* [GIVEN TEXT]
Building Your Cloud Strategy – Starting at the Beginning

Originally published November 12, 2019 by Bill Sorenson, VP of Strategy FinTech – CISO, Netgain at www.boomer.com.


The Cloud is Here to Stay       

The migration to the cloud is happening in an extremely fast manner. We saw it start with specific applications that were developed and delivered across the Internet, then movement forward to backing up our data and disaster recovery in the cloud.  Now the focus is on moving as much of your infrastructure as possible to a cloud solution and getting to a Zero Footprint. The benefits here are dramatic, and progressive firms have taken advantage of them already. It’s time to take a look and see what your firm’s plan is and your strategy to get to the cloud.

1. Your Firm’s Goals
The key place to start is identifying specific goals that fit your firm’s direction. About half of the firms we talk with have formal business strategic plans. The balance have a variety of annual objectives for the business and utilize that more tactical approach to move the organization forward. These goals address products and services, growth, employee retention, acquisitions, and customer care.

Our goal as IT leaders is to align our IT strategies with the business’s goals. By focusing first on that alignment, IT organizations can see significant and dramatic success in their delivery of service, as well as their inclusion into the core business processes across the firm. We want to make sure your value proposition aligns with your firm’s needs.

2. Alignment with Your Firm’s Strategy
So let’s look at that as we develop your cloud strategy. In your firm’s formal strategy, you may see items on risk management, remote employee workers, acquisitions, and cost control.  These fit well and align with the development of a cloud strategy. At this point, reviewing and understanding the business strategy will help you develop specific supporting strategies. Let’s look at how that manifests itself.

* [RAW DATA]
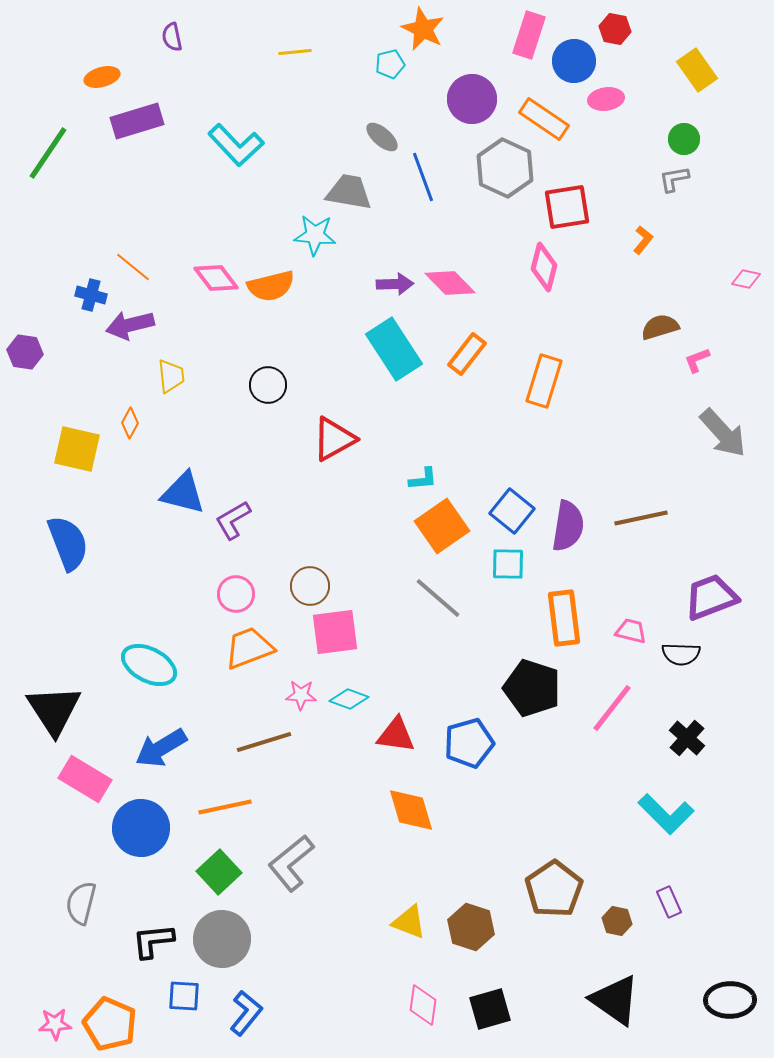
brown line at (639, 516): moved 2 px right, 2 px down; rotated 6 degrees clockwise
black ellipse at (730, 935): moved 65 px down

* [WHAT YOU WILL DO] Please continue the article on building a cloud strategy from the point after its final sentence.

* [SOLVED EXERCISE]
3. Items to Include in Your Cloud Strategy 
As you’re developing your firm’s cloud strategy, you want to make sure that you include items that align with your organization. These items may include:

  • Consolidation of systems and centralization of data
  • Consolidation of like applications across the firm
  • Support of remote workers in remote offices
  • Increases in cyber security protection
  • Increases in performance and responsiveness of systems and software
  • Ease of integration of new acquisitions
  • Reductions in complexity of existing systems
  • Increases in real disaster recovery
  • Flexibility for the future

By reviewing each of these and adding additional ones specific to your firm, you can quickly define the scope of the moving to the cloud project. As they say, “Beginning with the end in mind”. This dramatically improves your likelihood of success and your ability to communicate the alignment of your goals with your firm’s goals.

4. Plan and Team Development
It’s time to develop your plan. List out the items that you’ve identified in the process above and create smaller sub-projects related to each one. As part of starting out, it’s key to identify a business partner Champion and an IT Project Team Lead. The Team Lead may be you, but it also could be one of your staff. The goal with the project Champion is to help facilitate progress in the project with the other partners, some who may not be on board in the beginning. This team should also include key leadership in your major areas including audit, tax, and other business services. It’s key to get these leaders on board as these technology changes impact their staff significantly.

5. Understanding What You Have Today
On the technical side of things, where do you start? It’s best to do an internal IT assessment of your services and technologies and get a handle on what you have today.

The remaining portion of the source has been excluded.